There is another bias that also affects comparative thanatology: what I have termed emotional anthropocentrism. This is the idea that animals’ reactions to death are only worthy of our attention when they appear human-like. Afflicted by this bias, comparative thanatologists have been looking for manifestations of grief in animals, exemplified by the story of Tahlequah, the orca who carried her dead baby for 17 days and over 1000 miles, or Segasira, the gorilla who attempted to suckle from his dead mother’s breast despite already having been weaned. Don’t get me wrong: animal grief is a real and an important phenomenon that we should absolutely be paying attention to. However, if we’re only looking for mourning behavior in animals, we may be missing most of the picture.
Think back to the chimps. They clearly weren’t mourning the albino baby’s death. Instead, their behavior seemed dominated by an attitude of curiosity. But this did not detract from their understanding of what had happened. Grief does not signal a special or deep understanding of death. What it signals instead is the existence of a strong social bond between the mourner and the deceased.
But there are many ways of emotionally reacting to the realization that someone died that don’t involve grieving. You might react with joy, if, for instance, it means you’re inheriting a large sum of money. You might instead react with anger, if the deceased owed you money that you’re now never going to get back. You might react with excitement or hunger, if, say, your flight crashed in the Andes and there was no more food around. Or you might be totally indifferent, if you didn’t know the person or they meant nothing to you. Of course, all of these reactions are taboo in our societies, and we wouldn’t publicly admit to having them. But this doesn’t mean that they’re not possible. And crucially: they wouldn’t mean that you haven’t properly understood what happened. The polar bear who finally manages to catch a seal might understand death just as well as the heartbroken monkey mother who hangs on to her baby’s corpse, even though the former thinks of it as a gain rather than a loss.
The biases of emotional anthropocentrism and intellectual anthropocentrism have prevented us from seeing that there are many more ways of reacting to death than what is considered politically correct in our societies.
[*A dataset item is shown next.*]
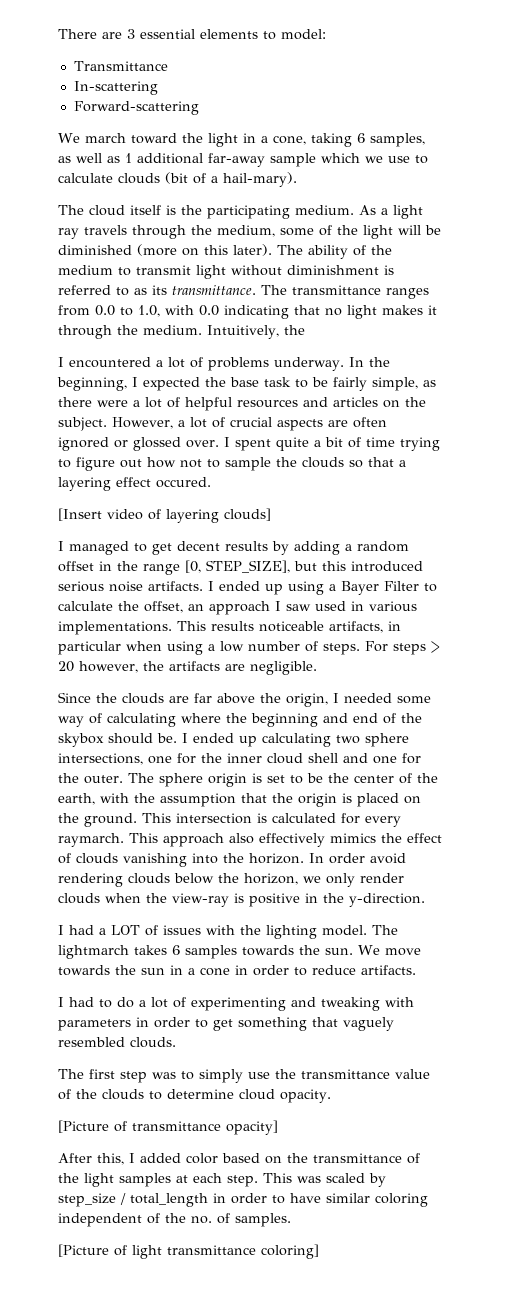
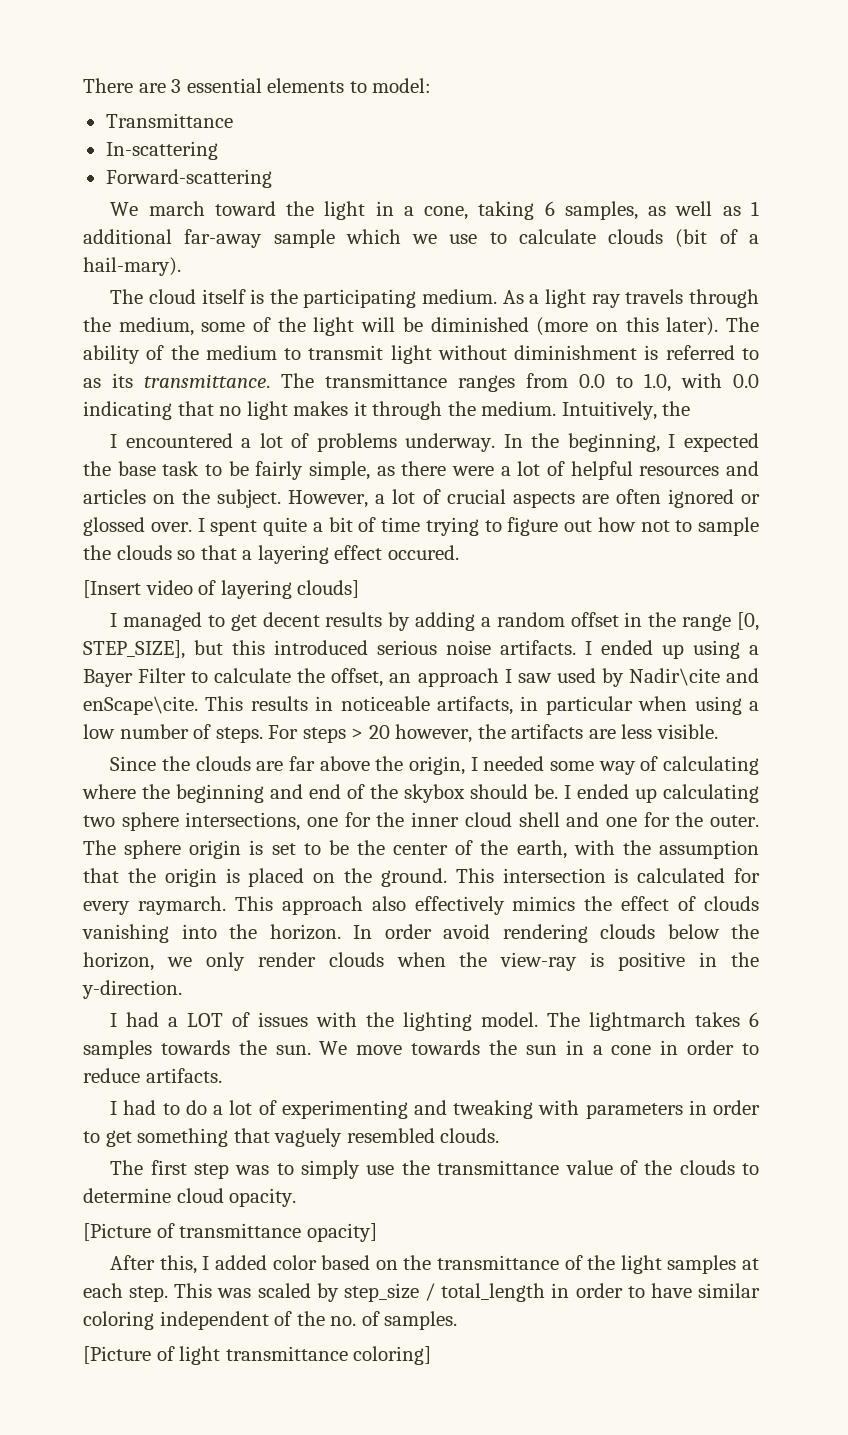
[351,601,417,612] [58,621,172,635] in various implementations. -> [601,668,760,687] [83,696,198,715] by Nadir\cite and enScape\cite.
(254, 626) none -> [315,696,334,711] in
[250,661,317,675] negligible. -> [621,724,718,739] less visible.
In fact, the concept of death, instead of being a complex intellectual achievement within the sole reach of the most cognitively sophisticated species, is actually quite easy to acquire and linked to abilities that are crucial for survival. If we manage to extirpate these two biases, we will see that the concept of death, far from being a uniquely human trait, is widespread in the animal kingdom and more diverse than we will ever know.